Scenario 2: As a work around, for this specific query, I could setup the ini to have NO LIMIT as I am loading and indexing the data offline. I can run the query offline after loading and indexing, then deploy the resulting DB online using a deployment ini with these limits. → It will be OK, but won’t allow me to access the data without taking care of the limits through isql, JDBC or ODBC.
→ To say it another way, if I want an unrestricted access to the data, I need to setup a different server for the public endpoint and for the private unrestricted endpoint… correct ? (this means doubling the disk use of the service…

I must say that scenario 1 would have my preference, i.e. publish the data publicly/read only, AND allow authenticated users/processes to query, update, infer, etc. without any limit.

→ ALSO: what kind of connection would allow me to efficiently insert all these triples after a executing the inner SPARQL query: jdbc, jena, sesame, odbc ? (I must confess I tried to quickly create a psql procedure forthis, but it was difficult as I could not find a correct reference manual for this…)

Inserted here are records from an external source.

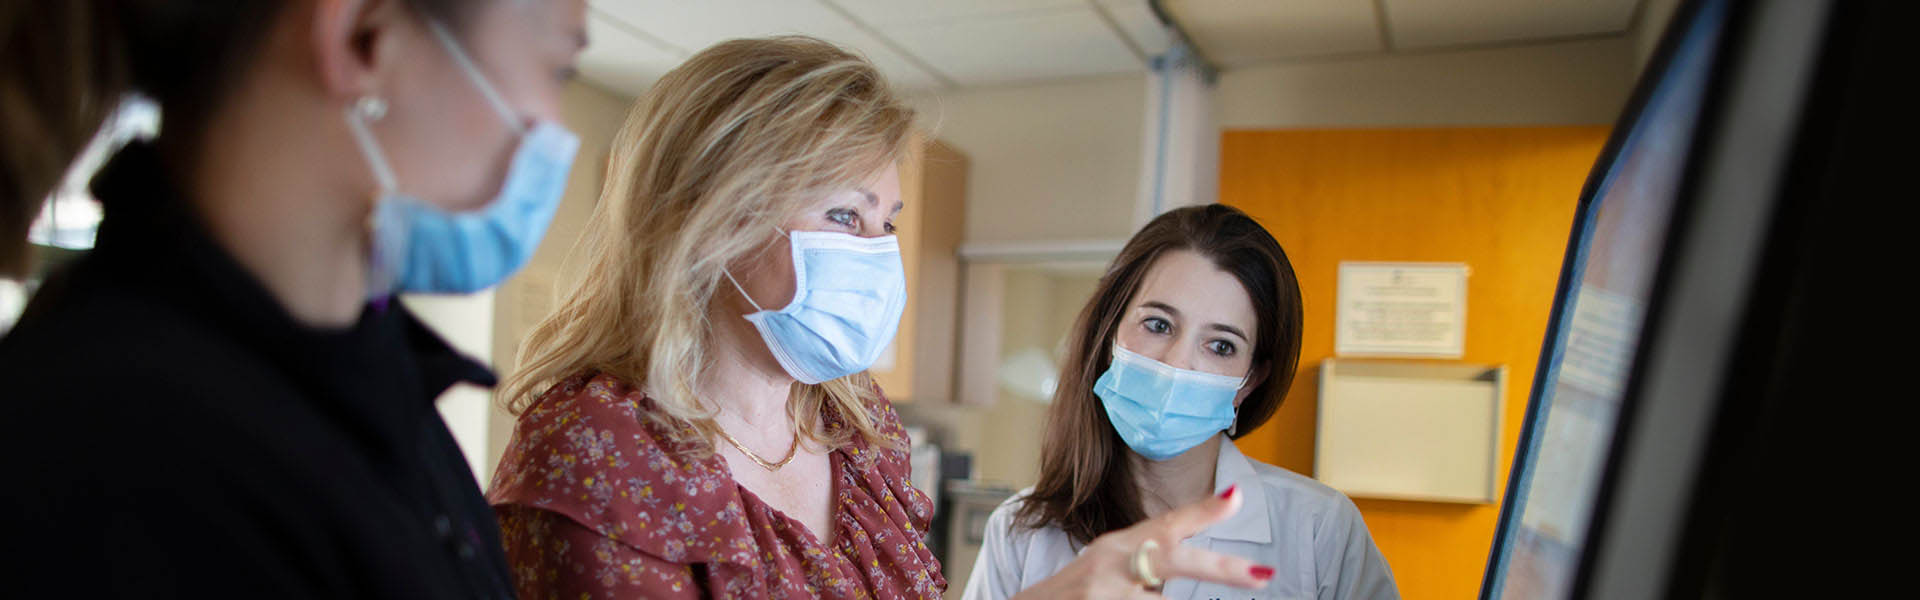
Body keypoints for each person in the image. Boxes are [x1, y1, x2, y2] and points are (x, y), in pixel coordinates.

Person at [0, 0, 587, 596]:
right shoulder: (119, 453)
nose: (559, 136)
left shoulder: (366, 385)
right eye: (559, 68)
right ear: (365, 39)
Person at [486, 36, 942, 599]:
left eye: (887, 224)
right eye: (845, 215)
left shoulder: (861, 426)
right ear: (712, 222)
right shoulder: (598, 451)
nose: (877, 255)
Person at [963, 205, 1400, 599]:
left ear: (1249, 381)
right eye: (1157, 324)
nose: (1176, 363)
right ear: (1109, 330)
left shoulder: (1319, 529)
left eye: (1221, 346)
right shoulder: (1021, 531)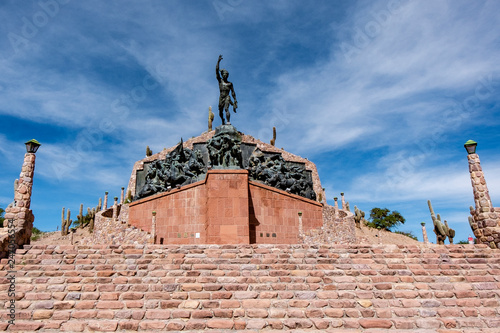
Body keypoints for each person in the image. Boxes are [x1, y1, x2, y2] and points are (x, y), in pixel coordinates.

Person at [216, 55, 238, 125]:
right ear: (222, 75)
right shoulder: (220, 81)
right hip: (221, 97)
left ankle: (228, 122)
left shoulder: (230, 84)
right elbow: (216, 71)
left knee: (226, 109)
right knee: (220, 112)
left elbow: (233, 92)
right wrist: (218, 62)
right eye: (224, 74)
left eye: (226, 75)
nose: (225, 76)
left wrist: (235, 100)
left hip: (227, 97)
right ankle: (223, 120)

hwilliams · April 5, 2023, 10:27pm

If you comment out or set to 0 ResultSetMaxRows and MaxMemInUse then there will be no restrictions on the result set size or insert query size, and perhaps is how they were set when you say it worked. But in the case of the inserts of large numbers of triples this will consume significant memory and not be performant.

Which is why inserts should be done in batches of about 5K, which can be done by looping through the result set with limit and offset until the entire result set. This can also be done with a stored procedure if you have the expertise.

Note we also have Jena and RDF4J sample programs showing how RDF data can be bulk loaded into Virtuoso in chunks.

We are going to introduce a new INI file param to control the insert query sizes and not be dependant on ResultSetMaxRows , which is confusing and there is also a need to have different result set and insert/update query sizes.